:: WHAT TO PRODUCE ::
Find the line containing "EtBr 0.6 μM + Verap 2.2 μM, 15: 0 -> 0.2", then print it and each following line through the end of the records, exactly and with nothing added; leave out any pictures.

─── DATA TO USE

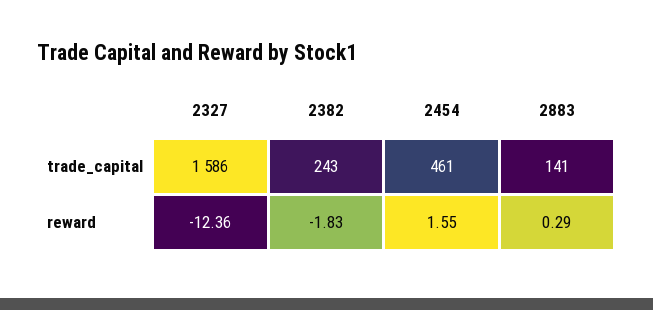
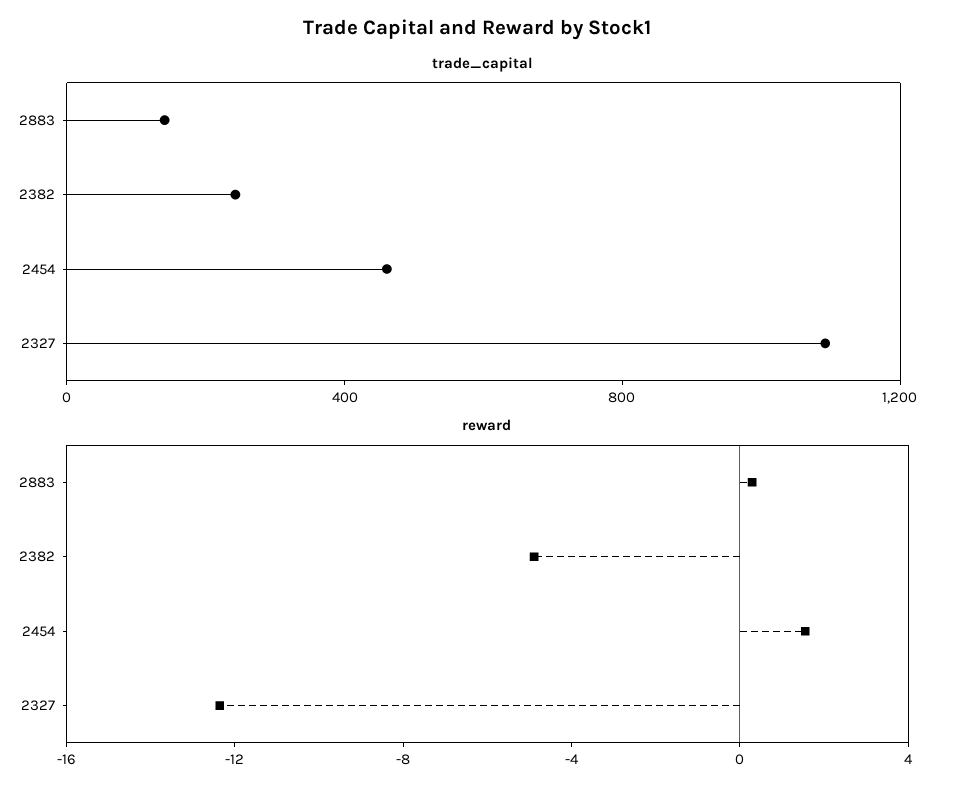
trade_capital, 2327: 1586 -> 1100
reward, 2382: -1.83 -> -5

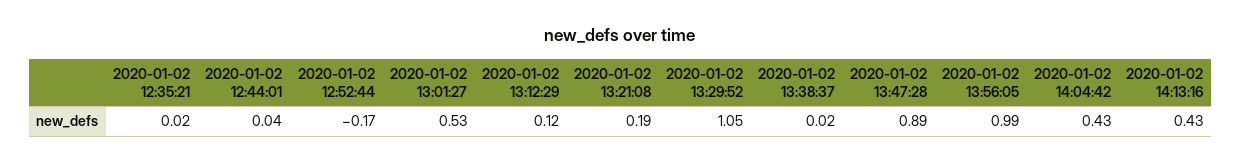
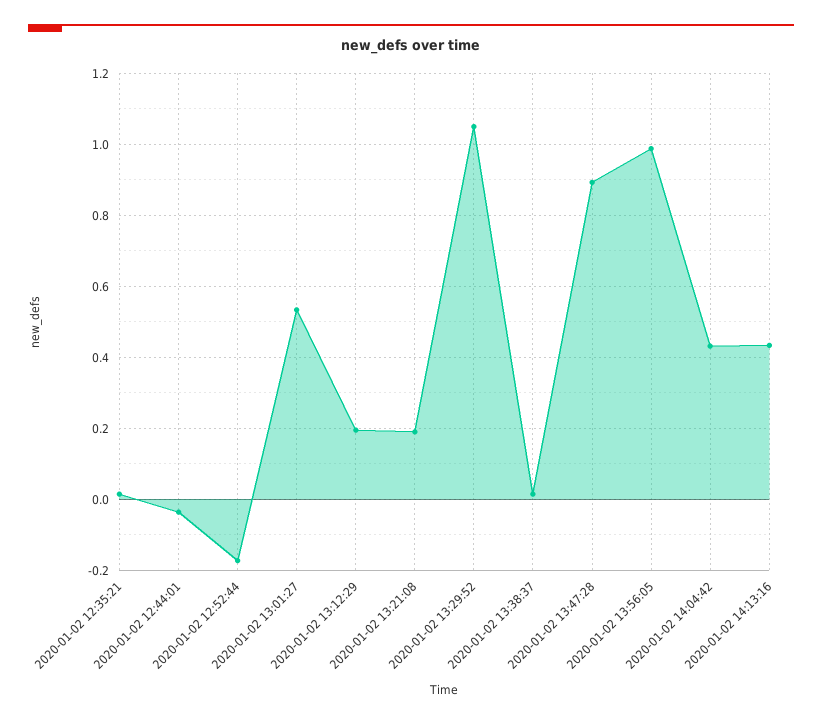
2020-01-02 12:44:01: 0.04 -> -0.04
2020-01-02 13:12:29: 0.12 -> 0.2

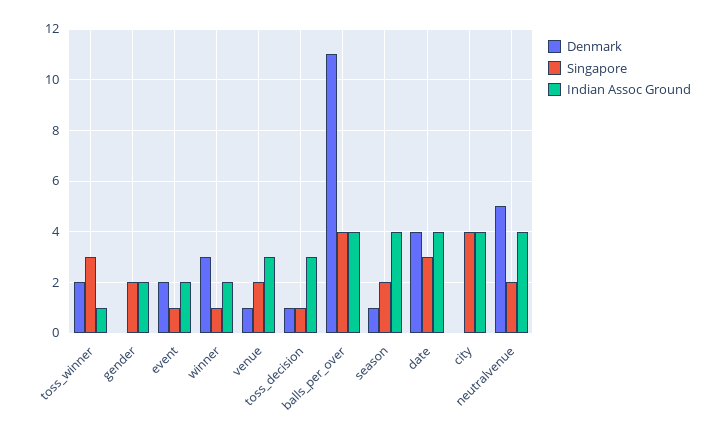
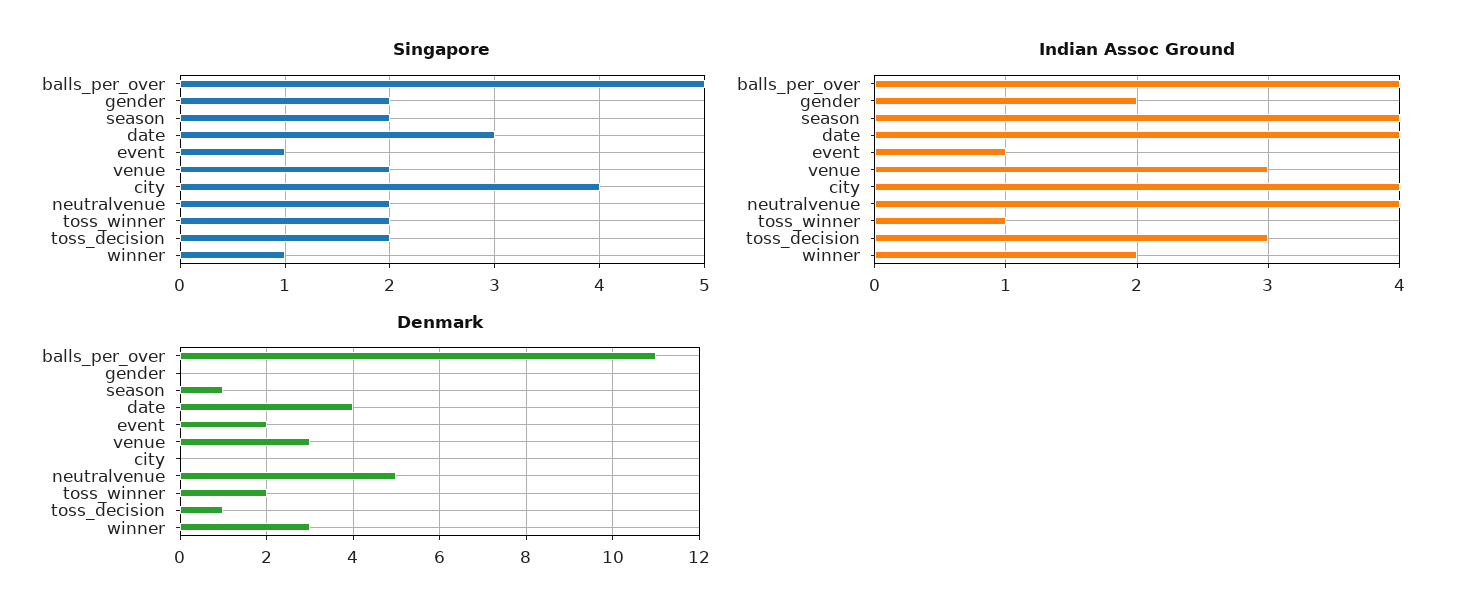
Singapore, toss_winner: 3 -> 2
Indian Assoc Ground, event: 2 -> 1
Denmark, venue: 1 -> 3
Singapore, toss_decision: 1 -> 2
Singapore, balls_per_over: 4 -> 5

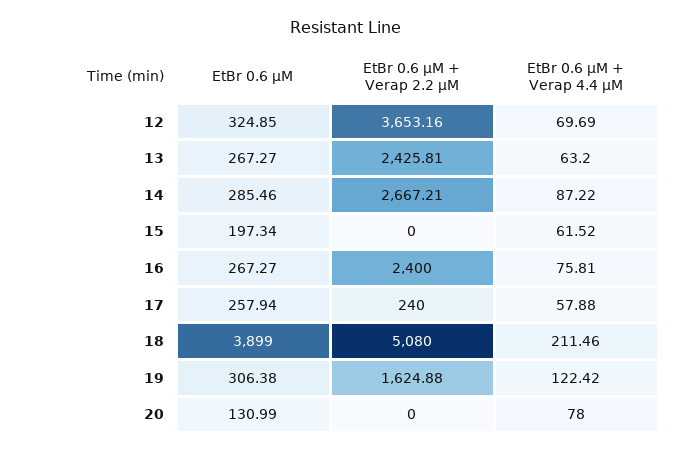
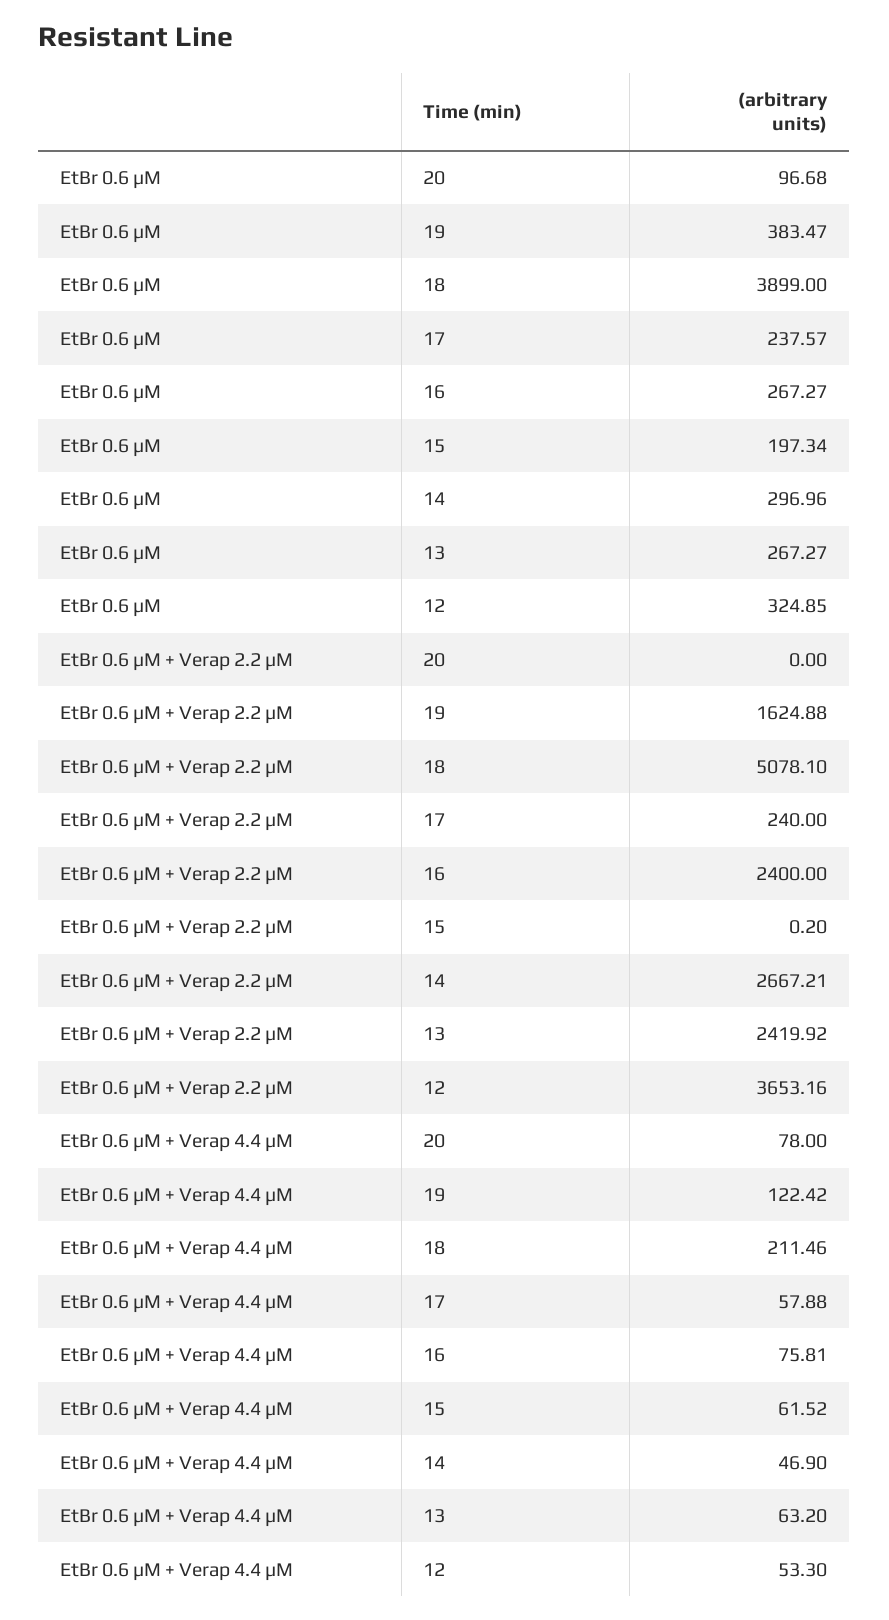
EtBr 0.6 μM + Verap 4.4 μM, 12: 69.69 -> 53.3
EtBr 0.6 μM + Verap 2.2 μM, 13: 2425.81 -> 2419.92
EtBr 0.6 μM, 14: 285.46 -> 296.96
EtBr 0.6 μM + Verap 4.4 μM, 14: 87.22 -> 46.9
EtBr 0.6 μM + Verap 2.2 μM, 15: 0 -> 0.2
EtBr 0.6 μM, 17: 257.94 -> 237.57
EtBr 0.6 μM + Verap 2.2 μM, 18: 5080 -> 5078.1
EtBr 0.6 μM, 19: 306.38 -> 383.47
EtBr 0.6 μM, 20: 130.99 -> 96.68

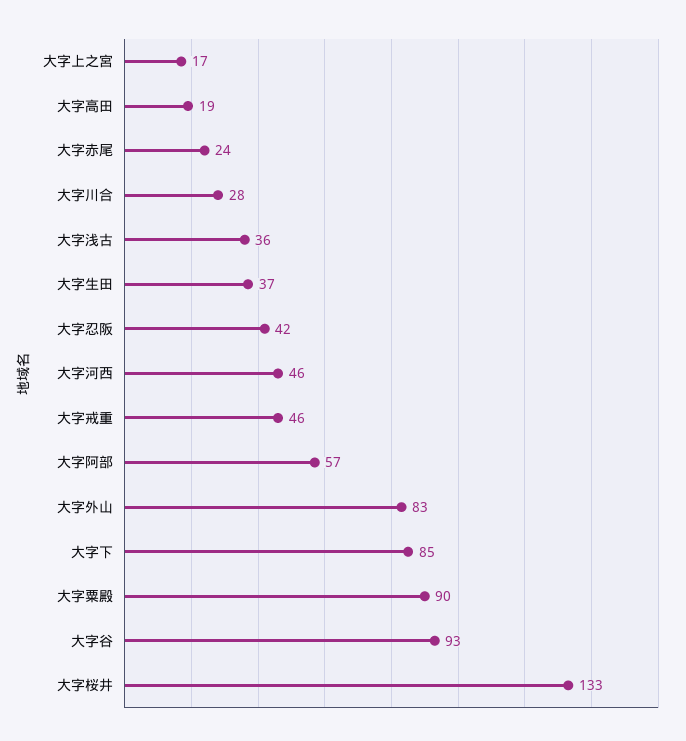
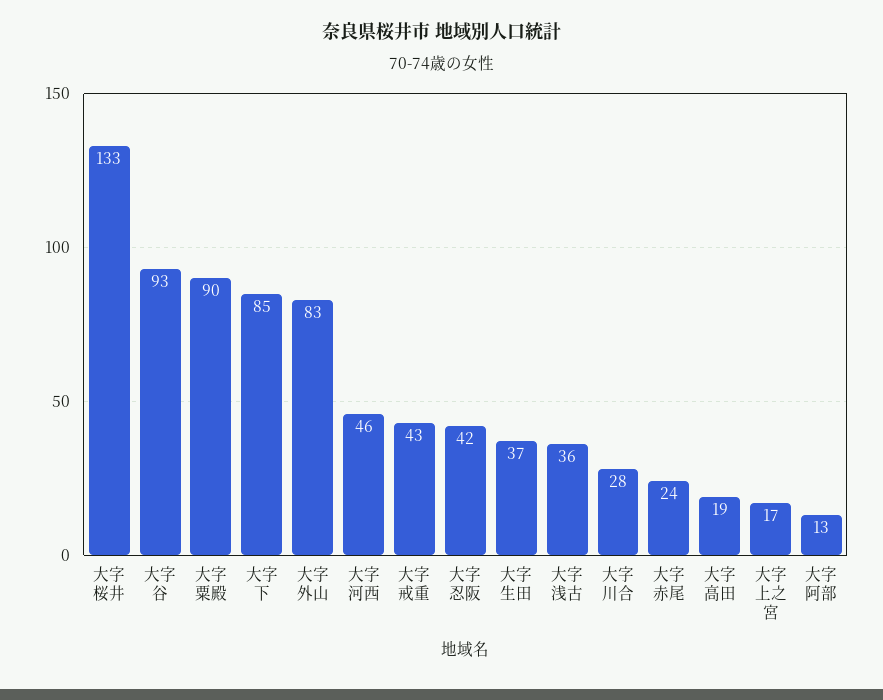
大字戒重: 46 -> 43
大字阿部: 57 -> 13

──────

:: ANSWER SECTION ::
EtBr 0.6 μM + Verap 2.2 μM, 15: 0 -> 0.2
EtBr 0.6 μM, 17: 257.94 -> 237.57
EtBr 0.6 μM + Verap 2.2 μM, 18: 5080 -> 5078.1
EtBr 0.6 μM, 19: 306.38 -> 383.47
EtBr 0.6 μM, 20: 130.99 -> 96.68

大字戒重: 46 -> 43
大字阿部: 57 -> 13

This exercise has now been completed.